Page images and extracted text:
+===+

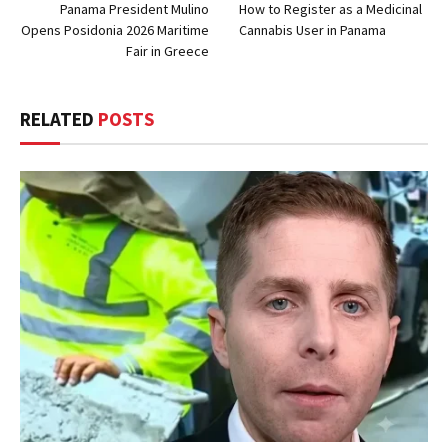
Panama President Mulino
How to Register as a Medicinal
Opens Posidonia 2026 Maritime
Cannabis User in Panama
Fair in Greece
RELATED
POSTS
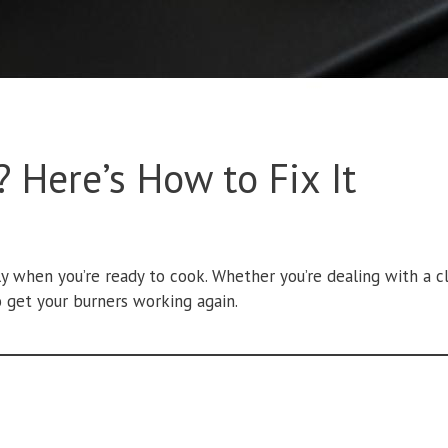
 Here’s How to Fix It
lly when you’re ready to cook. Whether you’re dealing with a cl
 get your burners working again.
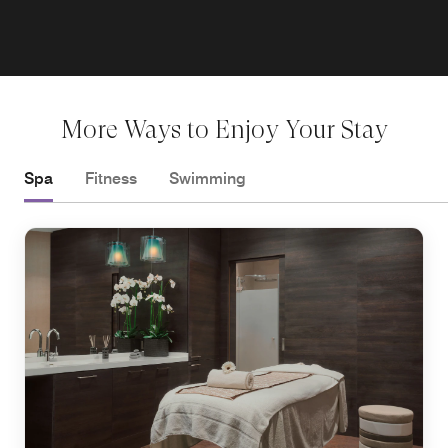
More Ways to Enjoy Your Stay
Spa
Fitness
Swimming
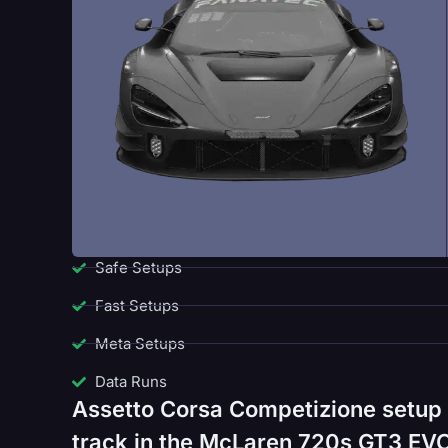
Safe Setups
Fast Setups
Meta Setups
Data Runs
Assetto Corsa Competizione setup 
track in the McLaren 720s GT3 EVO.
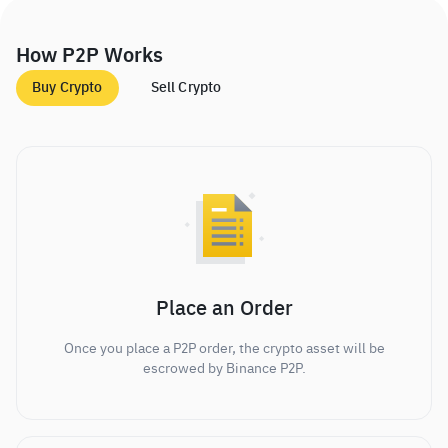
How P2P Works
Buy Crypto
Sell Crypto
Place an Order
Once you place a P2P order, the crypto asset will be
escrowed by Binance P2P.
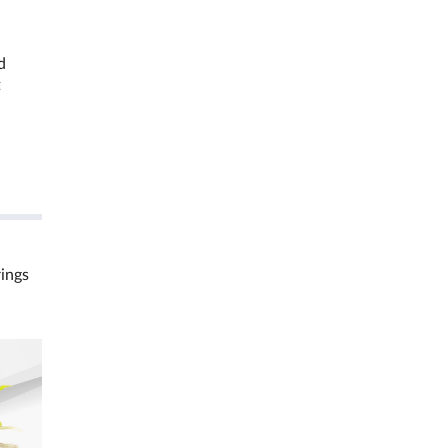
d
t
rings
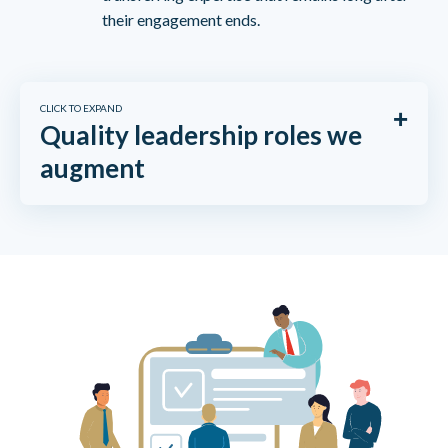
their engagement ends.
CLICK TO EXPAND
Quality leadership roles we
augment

+===+

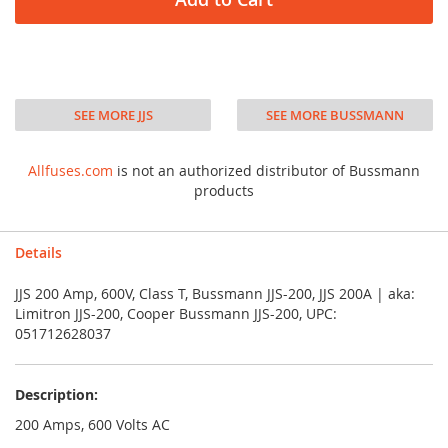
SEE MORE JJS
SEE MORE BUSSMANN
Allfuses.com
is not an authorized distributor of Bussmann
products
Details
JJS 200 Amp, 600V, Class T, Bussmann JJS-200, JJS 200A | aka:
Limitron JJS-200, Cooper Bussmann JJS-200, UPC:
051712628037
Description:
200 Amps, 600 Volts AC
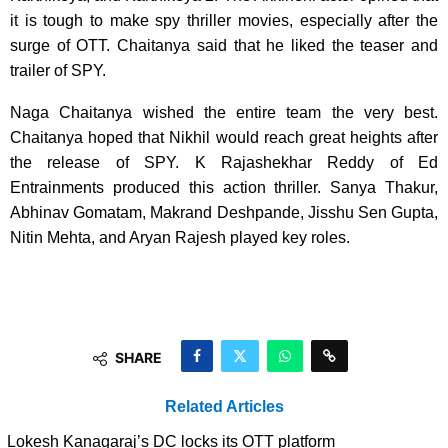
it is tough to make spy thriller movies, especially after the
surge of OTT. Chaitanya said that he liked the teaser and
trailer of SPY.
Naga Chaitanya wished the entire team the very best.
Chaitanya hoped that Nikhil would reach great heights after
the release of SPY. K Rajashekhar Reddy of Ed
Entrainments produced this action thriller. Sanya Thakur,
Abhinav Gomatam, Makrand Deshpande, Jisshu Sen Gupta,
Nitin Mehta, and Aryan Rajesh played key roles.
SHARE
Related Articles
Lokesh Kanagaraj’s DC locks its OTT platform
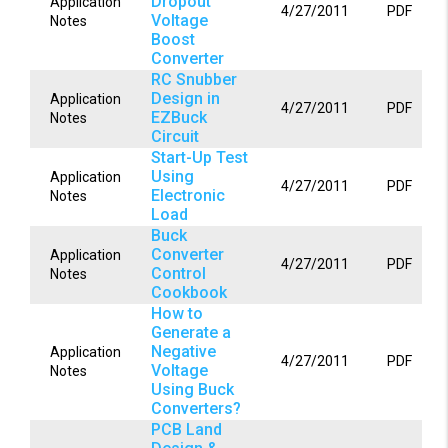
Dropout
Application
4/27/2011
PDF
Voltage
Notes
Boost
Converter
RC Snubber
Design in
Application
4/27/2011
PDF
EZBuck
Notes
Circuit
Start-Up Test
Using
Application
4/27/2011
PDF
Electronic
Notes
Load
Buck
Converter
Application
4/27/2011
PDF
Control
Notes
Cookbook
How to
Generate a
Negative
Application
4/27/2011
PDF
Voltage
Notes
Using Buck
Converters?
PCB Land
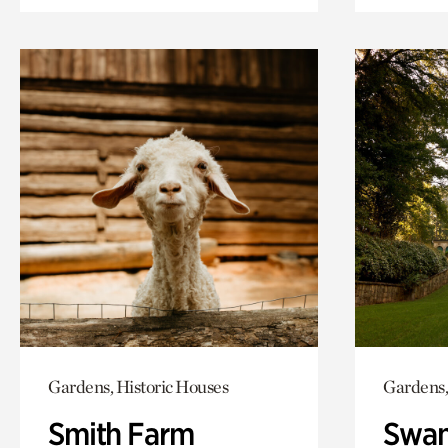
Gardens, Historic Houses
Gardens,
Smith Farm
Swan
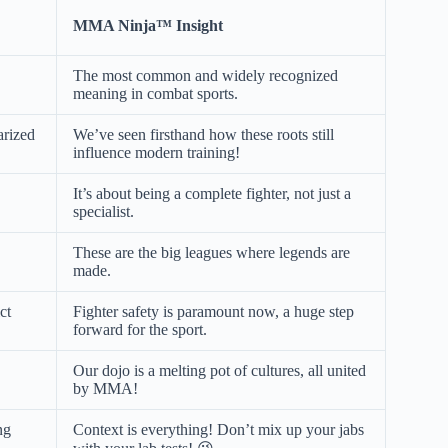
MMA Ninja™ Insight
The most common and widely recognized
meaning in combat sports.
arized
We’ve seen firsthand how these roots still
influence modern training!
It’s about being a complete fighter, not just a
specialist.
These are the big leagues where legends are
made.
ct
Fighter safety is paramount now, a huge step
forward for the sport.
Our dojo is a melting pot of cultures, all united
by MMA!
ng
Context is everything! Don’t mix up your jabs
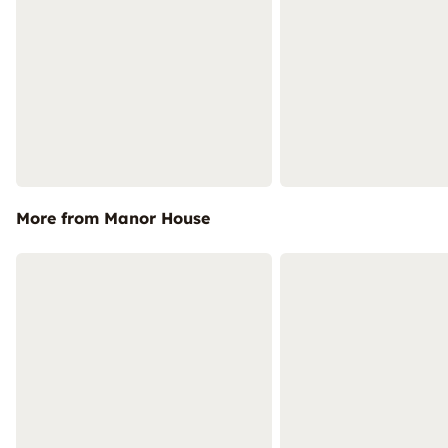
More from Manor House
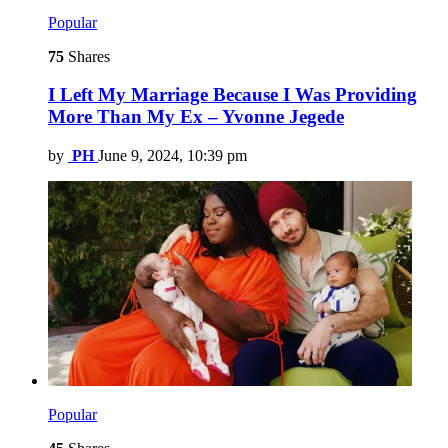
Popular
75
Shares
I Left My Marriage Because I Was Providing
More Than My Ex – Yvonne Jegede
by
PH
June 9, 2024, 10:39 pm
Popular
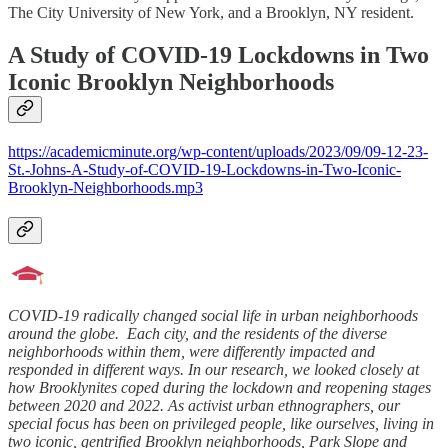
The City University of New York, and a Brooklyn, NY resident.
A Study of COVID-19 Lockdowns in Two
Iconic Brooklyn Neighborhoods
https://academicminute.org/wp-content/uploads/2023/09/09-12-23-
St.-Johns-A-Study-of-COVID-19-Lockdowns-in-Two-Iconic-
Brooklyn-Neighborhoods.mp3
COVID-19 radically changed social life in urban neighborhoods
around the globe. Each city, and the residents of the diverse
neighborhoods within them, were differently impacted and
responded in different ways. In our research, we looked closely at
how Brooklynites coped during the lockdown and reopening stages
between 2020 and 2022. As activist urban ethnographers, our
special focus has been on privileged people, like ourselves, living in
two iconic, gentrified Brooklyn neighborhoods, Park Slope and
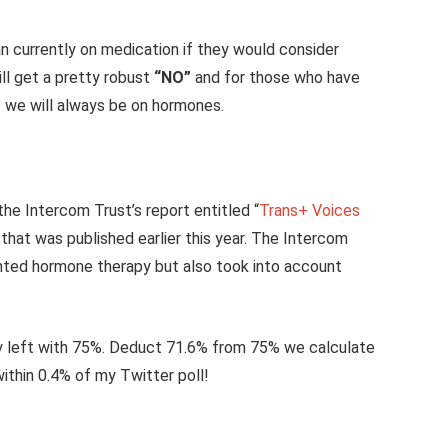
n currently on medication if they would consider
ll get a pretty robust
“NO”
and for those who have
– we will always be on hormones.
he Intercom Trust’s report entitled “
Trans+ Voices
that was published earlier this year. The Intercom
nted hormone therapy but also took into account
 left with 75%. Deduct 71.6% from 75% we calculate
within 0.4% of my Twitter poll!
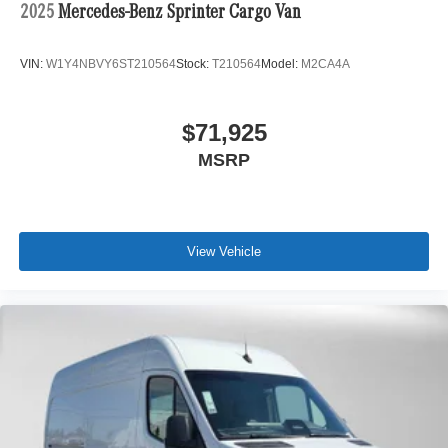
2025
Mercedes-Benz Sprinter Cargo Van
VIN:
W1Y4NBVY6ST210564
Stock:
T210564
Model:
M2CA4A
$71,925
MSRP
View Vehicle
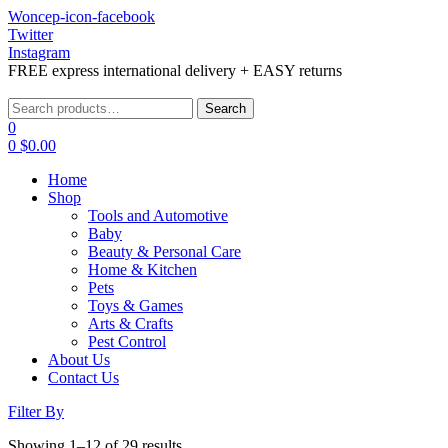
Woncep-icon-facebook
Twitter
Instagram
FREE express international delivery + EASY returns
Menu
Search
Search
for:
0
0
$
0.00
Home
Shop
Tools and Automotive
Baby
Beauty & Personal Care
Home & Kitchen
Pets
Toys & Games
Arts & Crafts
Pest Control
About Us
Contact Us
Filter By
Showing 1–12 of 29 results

+===+

## ASSIGNMENT
Using the data above, print only the lines starting at the one with "View Vehicle" and ending at the one with "Showing 1–12 of 29 results", exactly as they stand, minus the pictures.

## FINISHED TASK
View Vehicle
Woncep-icon-facebook
Twitter
Instagram
FREE express international delivery + EASY returns
Menu
Search
Search
for:
0
0
$
0.00
Home
Shop
Tools and Automotive
Baby
Beauty & Personal Care
Home & Kitchen
Pets
Toys & Games
Arts & Crafts
Pest Control
About Us
Contact Us
Filter By
Showing 1–12 of 29 results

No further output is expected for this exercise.